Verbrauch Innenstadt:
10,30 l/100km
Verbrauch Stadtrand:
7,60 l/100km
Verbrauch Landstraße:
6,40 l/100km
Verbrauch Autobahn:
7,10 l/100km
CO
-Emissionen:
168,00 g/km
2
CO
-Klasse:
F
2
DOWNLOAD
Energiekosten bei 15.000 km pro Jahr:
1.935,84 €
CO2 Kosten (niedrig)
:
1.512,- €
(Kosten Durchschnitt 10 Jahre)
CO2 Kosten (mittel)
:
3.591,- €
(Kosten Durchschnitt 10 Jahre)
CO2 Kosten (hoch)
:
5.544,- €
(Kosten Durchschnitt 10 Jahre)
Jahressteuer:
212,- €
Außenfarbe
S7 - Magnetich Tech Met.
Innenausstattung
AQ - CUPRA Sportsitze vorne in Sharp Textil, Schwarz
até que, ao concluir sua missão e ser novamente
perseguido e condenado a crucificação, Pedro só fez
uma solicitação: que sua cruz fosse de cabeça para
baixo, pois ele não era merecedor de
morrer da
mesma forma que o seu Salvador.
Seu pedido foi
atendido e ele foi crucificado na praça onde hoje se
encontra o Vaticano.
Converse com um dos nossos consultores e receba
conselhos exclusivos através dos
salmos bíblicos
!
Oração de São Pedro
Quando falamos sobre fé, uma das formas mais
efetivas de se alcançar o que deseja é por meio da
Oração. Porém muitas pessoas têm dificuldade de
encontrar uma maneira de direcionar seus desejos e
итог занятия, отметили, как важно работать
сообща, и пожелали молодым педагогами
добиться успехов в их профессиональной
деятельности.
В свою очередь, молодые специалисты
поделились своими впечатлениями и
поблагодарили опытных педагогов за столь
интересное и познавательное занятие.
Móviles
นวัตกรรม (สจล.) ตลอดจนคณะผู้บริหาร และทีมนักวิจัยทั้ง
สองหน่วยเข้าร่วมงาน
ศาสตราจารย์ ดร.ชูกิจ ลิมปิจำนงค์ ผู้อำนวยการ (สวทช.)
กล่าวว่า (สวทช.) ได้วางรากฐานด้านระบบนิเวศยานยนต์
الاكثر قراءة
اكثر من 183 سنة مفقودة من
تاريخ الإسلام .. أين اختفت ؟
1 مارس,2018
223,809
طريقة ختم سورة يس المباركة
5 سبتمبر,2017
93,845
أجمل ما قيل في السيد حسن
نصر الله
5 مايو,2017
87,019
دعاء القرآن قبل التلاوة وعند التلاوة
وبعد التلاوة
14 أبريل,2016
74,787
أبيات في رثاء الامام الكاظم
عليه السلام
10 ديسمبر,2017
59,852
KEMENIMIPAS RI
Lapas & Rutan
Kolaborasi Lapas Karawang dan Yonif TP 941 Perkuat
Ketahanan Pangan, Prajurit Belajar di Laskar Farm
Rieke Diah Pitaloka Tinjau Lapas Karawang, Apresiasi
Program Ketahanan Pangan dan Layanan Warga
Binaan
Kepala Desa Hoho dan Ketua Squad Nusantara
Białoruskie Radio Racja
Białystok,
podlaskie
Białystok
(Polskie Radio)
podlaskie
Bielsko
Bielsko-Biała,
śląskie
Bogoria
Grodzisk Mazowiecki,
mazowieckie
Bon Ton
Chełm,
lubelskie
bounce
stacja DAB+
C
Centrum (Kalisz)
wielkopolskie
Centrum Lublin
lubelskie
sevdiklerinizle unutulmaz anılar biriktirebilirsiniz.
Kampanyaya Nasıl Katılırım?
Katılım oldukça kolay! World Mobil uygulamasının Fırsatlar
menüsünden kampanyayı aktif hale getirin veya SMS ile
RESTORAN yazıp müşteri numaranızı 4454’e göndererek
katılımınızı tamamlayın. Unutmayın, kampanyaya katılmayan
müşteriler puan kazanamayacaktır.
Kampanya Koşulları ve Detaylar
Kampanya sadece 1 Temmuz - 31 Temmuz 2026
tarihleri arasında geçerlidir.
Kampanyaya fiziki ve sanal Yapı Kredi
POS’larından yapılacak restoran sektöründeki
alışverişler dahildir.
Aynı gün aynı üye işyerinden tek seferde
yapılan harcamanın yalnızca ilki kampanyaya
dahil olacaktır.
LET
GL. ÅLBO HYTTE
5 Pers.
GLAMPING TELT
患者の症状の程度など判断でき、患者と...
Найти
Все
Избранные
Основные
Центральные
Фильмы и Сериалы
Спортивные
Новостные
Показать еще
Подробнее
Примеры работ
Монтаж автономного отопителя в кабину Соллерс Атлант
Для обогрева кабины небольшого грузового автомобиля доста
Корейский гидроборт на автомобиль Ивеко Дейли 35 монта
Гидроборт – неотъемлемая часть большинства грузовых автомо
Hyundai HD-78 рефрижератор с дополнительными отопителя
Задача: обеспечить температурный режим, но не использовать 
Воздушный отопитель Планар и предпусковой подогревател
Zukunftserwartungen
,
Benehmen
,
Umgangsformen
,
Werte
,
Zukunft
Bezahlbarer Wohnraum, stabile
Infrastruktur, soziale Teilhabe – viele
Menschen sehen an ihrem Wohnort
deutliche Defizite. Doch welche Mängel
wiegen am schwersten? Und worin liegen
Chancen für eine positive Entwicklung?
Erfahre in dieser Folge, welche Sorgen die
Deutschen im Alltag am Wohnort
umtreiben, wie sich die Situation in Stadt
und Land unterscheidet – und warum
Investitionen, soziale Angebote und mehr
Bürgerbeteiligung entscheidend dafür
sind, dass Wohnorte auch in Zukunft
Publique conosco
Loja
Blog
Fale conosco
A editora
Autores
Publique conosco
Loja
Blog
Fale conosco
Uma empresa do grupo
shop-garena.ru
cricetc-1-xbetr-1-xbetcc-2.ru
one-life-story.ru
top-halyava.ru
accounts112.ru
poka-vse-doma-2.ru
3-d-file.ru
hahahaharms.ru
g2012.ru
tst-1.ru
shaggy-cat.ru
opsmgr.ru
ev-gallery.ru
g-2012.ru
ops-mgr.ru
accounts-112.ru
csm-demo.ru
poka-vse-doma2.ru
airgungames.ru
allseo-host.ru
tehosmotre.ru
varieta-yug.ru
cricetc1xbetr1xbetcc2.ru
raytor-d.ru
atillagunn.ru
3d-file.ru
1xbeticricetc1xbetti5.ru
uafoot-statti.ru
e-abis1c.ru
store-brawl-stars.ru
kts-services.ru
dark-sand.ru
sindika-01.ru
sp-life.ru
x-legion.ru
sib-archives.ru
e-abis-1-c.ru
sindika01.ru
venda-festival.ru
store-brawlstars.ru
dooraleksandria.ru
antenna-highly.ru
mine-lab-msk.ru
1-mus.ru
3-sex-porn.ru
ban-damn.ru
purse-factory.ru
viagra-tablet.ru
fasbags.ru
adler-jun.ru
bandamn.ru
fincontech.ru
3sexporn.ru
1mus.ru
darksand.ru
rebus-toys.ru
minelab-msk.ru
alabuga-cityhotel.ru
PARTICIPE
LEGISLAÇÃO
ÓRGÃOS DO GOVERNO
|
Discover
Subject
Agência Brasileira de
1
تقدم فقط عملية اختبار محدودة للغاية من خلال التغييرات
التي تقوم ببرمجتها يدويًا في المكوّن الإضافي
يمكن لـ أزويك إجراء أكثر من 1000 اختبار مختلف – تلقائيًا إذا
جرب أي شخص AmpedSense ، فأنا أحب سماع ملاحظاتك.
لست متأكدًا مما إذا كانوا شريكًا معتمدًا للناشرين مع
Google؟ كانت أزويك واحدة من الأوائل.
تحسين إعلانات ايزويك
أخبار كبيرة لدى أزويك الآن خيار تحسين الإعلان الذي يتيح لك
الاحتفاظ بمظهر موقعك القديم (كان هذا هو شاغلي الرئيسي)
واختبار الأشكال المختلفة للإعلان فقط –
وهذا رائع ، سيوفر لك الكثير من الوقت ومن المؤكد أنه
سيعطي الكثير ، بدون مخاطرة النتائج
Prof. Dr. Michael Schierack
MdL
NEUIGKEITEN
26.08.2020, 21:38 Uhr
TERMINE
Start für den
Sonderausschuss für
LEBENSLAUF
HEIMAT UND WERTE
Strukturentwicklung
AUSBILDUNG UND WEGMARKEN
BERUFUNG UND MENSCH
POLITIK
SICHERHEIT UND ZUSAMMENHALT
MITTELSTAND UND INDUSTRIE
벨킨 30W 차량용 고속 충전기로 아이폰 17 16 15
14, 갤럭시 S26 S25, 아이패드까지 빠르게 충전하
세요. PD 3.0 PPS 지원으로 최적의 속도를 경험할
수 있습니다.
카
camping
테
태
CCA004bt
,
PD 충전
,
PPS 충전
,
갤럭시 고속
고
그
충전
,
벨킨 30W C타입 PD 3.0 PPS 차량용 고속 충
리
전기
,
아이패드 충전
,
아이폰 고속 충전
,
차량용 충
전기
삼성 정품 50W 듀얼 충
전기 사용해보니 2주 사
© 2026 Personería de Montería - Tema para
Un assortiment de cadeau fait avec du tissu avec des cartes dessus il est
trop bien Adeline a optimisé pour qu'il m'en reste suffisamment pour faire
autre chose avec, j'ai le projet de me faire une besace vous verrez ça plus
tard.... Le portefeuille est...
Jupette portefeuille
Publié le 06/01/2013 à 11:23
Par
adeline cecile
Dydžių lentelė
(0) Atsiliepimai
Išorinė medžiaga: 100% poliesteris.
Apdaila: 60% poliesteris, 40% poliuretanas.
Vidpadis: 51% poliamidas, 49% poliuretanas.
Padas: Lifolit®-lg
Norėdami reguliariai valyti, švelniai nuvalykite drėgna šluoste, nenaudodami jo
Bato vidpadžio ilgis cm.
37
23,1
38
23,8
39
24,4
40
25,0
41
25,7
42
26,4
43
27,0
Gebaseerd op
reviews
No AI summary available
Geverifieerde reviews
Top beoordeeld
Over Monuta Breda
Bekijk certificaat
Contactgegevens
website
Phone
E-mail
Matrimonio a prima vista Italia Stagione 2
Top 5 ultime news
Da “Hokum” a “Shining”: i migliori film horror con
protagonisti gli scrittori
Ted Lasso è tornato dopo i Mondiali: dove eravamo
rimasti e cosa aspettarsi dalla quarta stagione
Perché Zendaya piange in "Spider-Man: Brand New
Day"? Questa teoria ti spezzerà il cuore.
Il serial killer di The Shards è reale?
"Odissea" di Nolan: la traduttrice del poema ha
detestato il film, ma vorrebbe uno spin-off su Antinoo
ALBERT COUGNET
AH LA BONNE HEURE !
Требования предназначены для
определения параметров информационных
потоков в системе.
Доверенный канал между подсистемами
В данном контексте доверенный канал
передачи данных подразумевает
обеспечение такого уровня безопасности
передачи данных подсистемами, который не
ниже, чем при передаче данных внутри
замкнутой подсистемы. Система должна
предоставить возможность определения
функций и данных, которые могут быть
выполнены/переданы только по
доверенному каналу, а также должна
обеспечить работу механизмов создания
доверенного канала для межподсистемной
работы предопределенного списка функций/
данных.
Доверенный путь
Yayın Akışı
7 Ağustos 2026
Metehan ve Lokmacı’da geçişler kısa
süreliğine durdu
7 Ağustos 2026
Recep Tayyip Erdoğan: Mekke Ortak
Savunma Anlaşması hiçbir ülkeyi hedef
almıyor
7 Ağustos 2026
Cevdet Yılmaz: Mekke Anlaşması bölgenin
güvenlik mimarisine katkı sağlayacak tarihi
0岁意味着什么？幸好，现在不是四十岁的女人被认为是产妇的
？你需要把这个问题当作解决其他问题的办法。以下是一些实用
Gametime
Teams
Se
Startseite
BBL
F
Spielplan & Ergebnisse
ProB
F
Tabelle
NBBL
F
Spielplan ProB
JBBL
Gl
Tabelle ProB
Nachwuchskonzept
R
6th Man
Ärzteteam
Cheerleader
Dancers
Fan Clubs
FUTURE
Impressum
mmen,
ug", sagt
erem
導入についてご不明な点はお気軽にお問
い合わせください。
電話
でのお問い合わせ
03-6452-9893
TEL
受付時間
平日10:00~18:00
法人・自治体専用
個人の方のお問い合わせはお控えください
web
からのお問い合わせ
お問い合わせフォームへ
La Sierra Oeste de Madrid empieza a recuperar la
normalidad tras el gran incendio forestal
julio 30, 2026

════════════════════

## [Task statement]
Rewrite the portion of the records that begins at their start and ends with the line containing "Oração. Porém muitas", replacing "Jahressteuer" with "Kfz-Steuer" and leaving everything else unchanged.

## [Solution to the exercise]
Verbrauch Innenstadt:
10,30 l/100km
Verbrauch Stadtrand:
7,60 l/100km
Verbrauch Landstraße:
6,40 l/100km
Verbrauch Autobahn:
7,10 l/100km
CO
-Emissionen:
168,00 g/km
2
CO
-Klasse:
F
2
DOWNLOAD
Energiekosten bei 15.000 km pro Jahr:
1.935,84 €
CO2 Kosten (niedrig)
:
1.512,- €
(Kosten Durchschnitt 10 Jahre)
CO2 Kosten (mittel)
:
3.591,- €
(Kosten Durchschnitt 10 Jahre)
CO2 Kosten (hoch)
:
5.544,- €
(Kosten Durchschnitt 10 Jahre)
Kfz-Steuer:
212,- €
Außenfarbe
S7 - Magnetich Tech Met.
Innenausstattung
AQ - CUPRA Sportsitze vorne in Sharp Textil, Schwarz
até que, ao concluir sua missão e ser novamente
perseguido e condenado a crucificação, Pedro só fez
uma solicitação: que sua cruz fosse de cabeça para
baixo, pois ele não era merecedor de
morrer da
mesma forma que o seu Salvador.
Seu pedido foi
atendido e ele foi crucificado na praça onde hoje se
encontra o Vaticano.
Converse com um dos nossos consultores e receba
conselhos exclusivos através dos
salmos bíblicos
!
Oração de São Pedro
Quando falamos sobre fé, uma das formas mais
efetivas de se alcançar o que deseja é por meio da
Oração. Porém muitas pessoas têm dificuldade de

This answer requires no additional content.